Axe throwing in 1500 had a much different meaning than in 2022. It also probably came with mead instead of beer.
I’m not convinced that human culture was designed to last as long as human beings live.
Let me explain: most of our cultural norms were made up back when the printing press was technology new enough to confuse anyone over 50. Of course, at that time there weren’t a whole lot of people over 50. The average life span was 40, which means I’d likely be a dozen years dead.
So here we are in 2022. In the U.S., you can expect to live to a little over 79, which is double what it was when we decided “’Til Death Do Us Part” was a good idea.

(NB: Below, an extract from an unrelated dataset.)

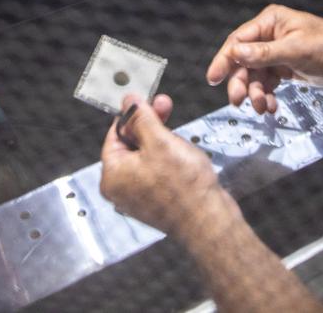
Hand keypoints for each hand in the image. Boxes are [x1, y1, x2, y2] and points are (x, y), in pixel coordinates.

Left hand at [100, 94, 230, 236]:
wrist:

Even as recently as 1950, you’d only expect to live to 66.5. That’s an enormous difference.
I’m not saying that we should be sad that we are living longer or that we should change wedding vows to “’Til Death or 25 Years Do Us Part.” On the contrary, we should all be excited that we have the chance to see Halley’s Comet twice. On the other hand, perhaps we ought to adjust our expectations.
One of the ‘little blessings’ that comes along with turning 50 is that you start getting mail from AARP and hearing aid companies and Tom Selleck telling you that reverse mortgages are a good idea. I qualify for some senior discounts, which seems awfully strange to me, because in my head I’m still around 28. Being a senior at 50 makes sense if you can only expect to live another 15 years. If you only live until 65 and don’t start being a senior at 50, most people aren’t going to get much time to be seniors. But now that we can bet on another 30 years, it seems silly.

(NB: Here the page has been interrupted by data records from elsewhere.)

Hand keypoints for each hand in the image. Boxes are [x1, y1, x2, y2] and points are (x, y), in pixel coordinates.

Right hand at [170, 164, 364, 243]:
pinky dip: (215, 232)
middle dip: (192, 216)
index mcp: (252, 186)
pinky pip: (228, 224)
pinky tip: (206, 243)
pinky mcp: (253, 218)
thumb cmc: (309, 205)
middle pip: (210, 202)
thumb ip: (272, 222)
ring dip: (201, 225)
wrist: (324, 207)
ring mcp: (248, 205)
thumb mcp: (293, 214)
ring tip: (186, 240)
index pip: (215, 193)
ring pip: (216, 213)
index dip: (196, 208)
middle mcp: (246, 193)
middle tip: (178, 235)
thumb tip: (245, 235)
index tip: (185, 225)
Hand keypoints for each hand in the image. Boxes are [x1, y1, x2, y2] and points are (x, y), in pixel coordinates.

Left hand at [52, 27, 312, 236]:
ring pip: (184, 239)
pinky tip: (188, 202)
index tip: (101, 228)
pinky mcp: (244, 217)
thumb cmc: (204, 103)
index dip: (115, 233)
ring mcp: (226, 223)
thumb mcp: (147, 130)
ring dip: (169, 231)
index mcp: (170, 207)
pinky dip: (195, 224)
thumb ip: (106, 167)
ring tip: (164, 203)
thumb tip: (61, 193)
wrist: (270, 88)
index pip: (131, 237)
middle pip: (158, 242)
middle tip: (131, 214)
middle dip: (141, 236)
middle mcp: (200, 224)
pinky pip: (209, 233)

It also seems silly that we’ve based our expectations on limitations that don’t exist anymore. Is the divorce rate going up? Well, of course it is! Not because of uncontested divorce and the fact that there isn’t that kind of societal shame associated with it, but because when teenage Romeo and Juliet got together at 14 they expected only another 25 years. Now, even if you wait until 40 to take the plunge, the age at which R & J figured they’d be gone, you should still expect to be together for another 40. It’s one thing to put up with wet towels on the floor for a quarter century, but an entire half? Of course most of us don’t make it through the long haul.
Retirement is yet another bugaboo. Back in the heyday of the pension, when Ward Cleaver came home expecting June to give him a cocktail, a pipe, and his slippers, 30 years was standard. You worked for 30 years, you got your gold watch, and you went home to get paid for doing virtually nothing: the reward for three whole decades of contribution. This made some sense, mathematically. If you started working at 20, and retired after 30 years at 50, you’d have 15 years of retirement. In your 45 year adulthood, you spend 2/3 of it working. Now, if you retire after 30 years, you still have another 30 to go. That same (non-existent) pension and IRA has to last you twice as long. That requires financial magic. Better keep working another 10 or 15 years.
Same body, same brain, same stamina, yet we’re expected to stay in the rat race until the age when our grandfathers were dead. We still get the same 15 years of rest at the end, but it comes after half again as much work. No wonder my peers are all burned out and say the ‘f’ word a lot.
You know, the ‘f’ word. Ffffffour-oh-one-kay.
 If not younger.
 Here I switch into lawyer mode: except in rare, land-rich-cash-poor situations, they aren’t.
 Spoiler alert: it ended up being more like 25 minutes.
 I swear (no pun intended) that’s the ‘f’ word I meant the whole time.